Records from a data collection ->
★ ★ ★ ★ ★

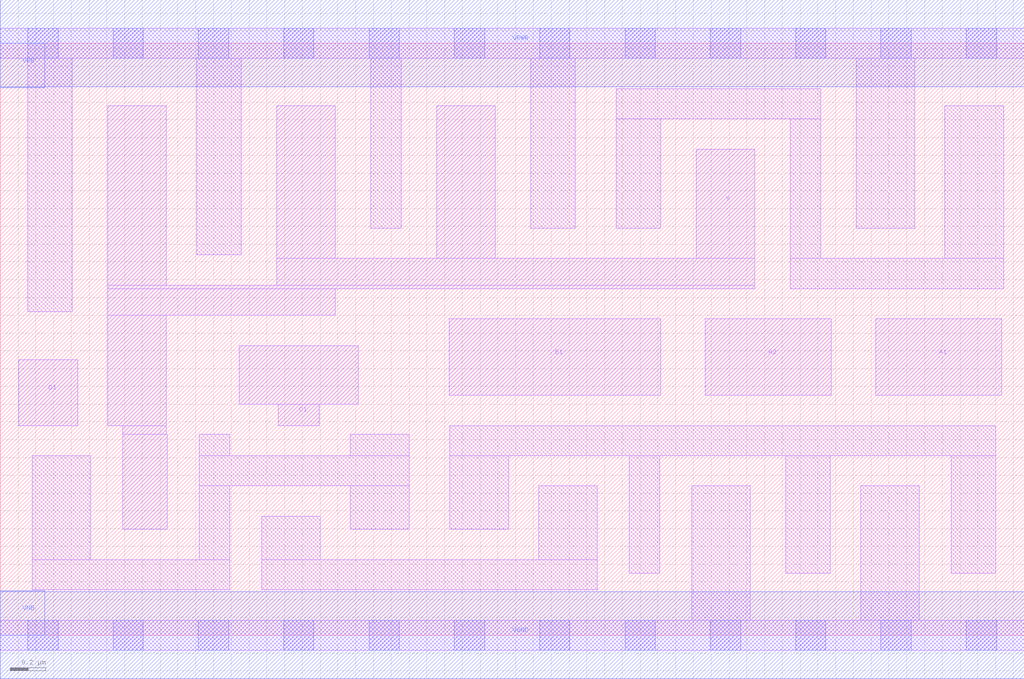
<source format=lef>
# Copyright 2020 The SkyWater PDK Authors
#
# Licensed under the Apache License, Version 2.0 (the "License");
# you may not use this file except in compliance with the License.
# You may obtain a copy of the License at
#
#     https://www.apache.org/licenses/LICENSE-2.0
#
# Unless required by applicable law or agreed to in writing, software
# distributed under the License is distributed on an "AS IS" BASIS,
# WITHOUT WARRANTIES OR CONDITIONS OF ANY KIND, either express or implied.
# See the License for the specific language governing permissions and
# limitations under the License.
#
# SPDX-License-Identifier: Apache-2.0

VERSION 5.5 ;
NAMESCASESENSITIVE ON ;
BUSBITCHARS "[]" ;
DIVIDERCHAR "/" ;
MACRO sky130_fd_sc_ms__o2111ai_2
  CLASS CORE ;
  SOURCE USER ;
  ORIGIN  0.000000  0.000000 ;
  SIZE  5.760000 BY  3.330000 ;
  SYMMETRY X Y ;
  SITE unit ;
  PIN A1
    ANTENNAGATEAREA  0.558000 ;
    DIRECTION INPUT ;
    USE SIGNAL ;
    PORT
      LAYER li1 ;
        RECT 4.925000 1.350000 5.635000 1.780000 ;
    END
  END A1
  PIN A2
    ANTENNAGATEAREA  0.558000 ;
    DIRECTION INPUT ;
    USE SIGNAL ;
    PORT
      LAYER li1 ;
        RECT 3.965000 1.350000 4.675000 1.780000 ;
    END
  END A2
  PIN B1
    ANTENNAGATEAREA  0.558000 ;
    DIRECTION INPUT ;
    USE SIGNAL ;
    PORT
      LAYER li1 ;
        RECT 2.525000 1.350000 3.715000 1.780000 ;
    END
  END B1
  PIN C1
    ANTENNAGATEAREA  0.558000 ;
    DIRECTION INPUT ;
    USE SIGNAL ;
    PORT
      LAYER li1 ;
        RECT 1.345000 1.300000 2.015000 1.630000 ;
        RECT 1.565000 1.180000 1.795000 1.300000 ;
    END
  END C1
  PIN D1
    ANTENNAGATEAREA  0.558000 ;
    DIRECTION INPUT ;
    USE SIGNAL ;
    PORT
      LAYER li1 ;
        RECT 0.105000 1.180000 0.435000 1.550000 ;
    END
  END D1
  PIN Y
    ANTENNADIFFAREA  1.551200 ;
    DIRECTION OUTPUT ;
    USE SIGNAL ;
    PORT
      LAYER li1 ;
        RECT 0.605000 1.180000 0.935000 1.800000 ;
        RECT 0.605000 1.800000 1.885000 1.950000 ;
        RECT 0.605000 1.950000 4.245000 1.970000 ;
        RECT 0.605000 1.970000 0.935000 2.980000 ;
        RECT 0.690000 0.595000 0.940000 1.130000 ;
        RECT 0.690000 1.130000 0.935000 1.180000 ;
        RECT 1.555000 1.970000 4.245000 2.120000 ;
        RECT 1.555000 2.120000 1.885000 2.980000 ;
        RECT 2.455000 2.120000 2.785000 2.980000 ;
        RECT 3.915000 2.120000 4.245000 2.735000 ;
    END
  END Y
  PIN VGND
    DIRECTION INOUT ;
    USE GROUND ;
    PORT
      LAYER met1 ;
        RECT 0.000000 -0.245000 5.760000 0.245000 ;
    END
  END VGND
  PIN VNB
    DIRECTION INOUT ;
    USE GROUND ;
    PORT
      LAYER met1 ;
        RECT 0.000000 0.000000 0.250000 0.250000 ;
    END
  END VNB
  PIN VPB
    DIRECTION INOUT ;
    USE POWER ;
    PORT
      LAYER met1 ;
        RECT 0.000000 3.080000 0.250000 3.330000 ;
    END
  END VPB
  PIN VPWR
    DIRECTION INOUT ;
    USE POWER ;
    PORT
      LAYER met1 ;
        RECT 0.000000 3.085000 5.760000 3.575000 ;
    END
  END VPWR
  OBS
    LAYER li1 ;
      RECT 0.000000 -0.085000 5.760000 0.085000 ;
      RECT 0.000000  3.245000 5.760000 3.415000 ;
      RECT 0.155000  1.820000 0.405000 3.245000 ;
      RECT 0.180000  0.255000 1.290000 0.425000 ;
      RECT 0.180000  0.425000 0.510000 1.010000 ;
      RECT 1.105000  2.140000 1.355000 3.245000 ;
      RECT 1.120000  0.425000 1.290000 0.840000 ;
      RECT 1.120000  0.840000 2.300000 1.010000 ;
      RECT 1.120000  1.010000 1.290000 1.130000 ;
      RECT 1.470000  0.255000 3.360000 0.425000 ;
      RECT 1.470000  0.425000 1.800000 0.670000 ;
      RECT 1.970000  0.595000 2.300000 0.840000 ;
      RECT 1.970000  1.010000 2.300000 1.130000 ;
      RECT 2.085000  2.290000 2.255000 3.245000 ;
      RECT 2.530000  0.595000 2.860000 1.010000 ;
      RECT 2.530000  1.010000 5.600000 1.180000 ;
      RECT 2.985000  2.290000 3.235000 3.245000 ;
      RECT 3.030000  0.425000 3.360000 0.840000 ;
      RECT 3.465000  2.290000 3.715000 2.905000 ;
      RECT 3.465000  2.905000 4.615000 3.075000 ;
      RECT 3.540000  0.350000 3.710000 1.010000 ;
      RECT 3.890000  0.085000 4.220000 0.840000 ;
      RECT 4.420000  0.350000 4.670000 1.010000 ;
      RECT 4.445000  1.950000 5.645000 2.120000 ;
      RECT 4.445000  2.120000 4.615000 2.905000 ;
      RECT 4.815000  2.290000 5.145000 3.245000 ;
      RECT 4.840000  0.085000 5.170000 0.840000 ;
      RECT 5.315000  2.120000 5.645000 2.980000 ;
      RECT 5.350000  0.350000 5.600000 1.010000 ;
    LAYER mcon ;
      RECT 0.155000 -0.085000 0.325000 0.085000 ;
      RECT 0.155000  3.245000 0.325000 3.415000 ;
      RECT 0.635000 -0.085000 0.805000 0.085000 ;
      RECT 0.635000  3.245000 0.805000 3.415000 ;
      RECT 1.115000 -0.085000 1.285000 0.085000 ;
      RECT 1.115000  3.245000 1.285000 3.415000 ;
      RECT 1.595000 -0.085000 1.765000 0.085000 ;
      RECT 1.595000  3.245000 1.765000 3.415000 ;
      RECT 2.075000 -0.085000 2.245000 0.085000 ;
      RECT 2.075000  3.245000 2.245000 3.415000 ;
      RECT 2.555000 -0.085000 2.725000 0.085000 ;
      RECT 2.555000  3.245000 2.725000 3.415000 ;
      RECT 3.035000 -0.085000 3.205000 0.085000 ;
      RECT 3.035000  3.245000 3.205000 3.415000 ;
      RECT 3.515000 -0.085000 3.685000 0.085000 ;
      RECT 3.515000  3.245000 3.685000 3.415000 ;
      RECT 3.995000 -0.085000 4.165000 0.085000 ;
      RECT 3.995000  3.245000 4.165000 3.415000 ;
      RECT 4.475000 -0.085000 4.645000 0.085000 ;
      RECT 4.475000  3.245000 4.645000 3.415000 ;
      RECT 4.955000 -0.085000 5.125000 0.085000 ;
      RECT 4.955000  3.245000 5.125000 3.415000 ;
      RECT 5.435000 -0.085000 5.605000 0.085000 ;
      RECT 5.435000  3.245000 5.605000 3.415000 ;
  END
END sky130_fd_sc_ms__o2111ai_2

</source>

★ ★ ★ ★ ★

Required action ->
All lines above between those holding "CLASS CORE ;" and "RECT 0.605000 1.950000", inclusive, must be set down unchanged, and no other line may be included.

Written answer ->
  CLASS CORE ;
  SOURCE USER ;
  ORIGIN  0.000000  0.000000 ;
  SIZE  5.760000 BY  3.330000 ;
  SYMMETRY X Y ;
  SITE unit ;
  PIN A1
    ANTENNAGATEAREA  0.558000 ;
    DIRECTION INPUT ;
    USE SIGNAL ;
    PORT
      LAYER li1 ;
        RECT 4.925000 1.350000 5.635000 1.780000 ;
    END
  END A1
  PIN A2
    ANTENNAGATEAREA  0.558000 ;
    DIRECTION INPUT ;
    USE SIGNAL ;
    PORT
      LAYER li1 ;
        RECT 3.965000 1.350000 4.675000 1.780000 ;
    END
  END A2
  PIN B1
    ANTENNAGATEAREA  0.558000 ;
    DIRECTION INPUT ;
    USE SIGNAL ;
    PORT
      LAYER li1 ;
        RECT 2.525000 1.350000 3.715000 1.780000 ;
    END
  END B1
  PIN C1
    ANTENNAGATEAREA  0.558000 ;
    DIRECTION INPUT ;
    USE SIGNAL ;
    PORT
      LAYER li1 ;
        RECT 1.345000 1.300000 2.015000 1.630000 ;
        RECT 1.565000 1.180000 1.795000 1.300000 ;
    END
  END C1
  PIN D1
    ANTENNAGATEAREA  0.558000 ;
    DIRECTION INPUT ;
    USE SIGNAL ;
    PORT
      LAYER li1 ;
        RECT 0.105000 1.180000 0.435000 1.550000 ;
    END
  END D1
  PIN Y
    ANTENNADIFFAREA  1.551200 ;
    DIRECTION OUTPUT ;
    USE SIGNAL ;
    PORT
      LAYER li1 ;
        RECT 0.605000 1.180000 0.935000 1.800000 ;
        RECT 0.605000 1.800000 1.885000 1.950000 ;
        RECT 0.605000 1.950000 4.245000 1.970000 ;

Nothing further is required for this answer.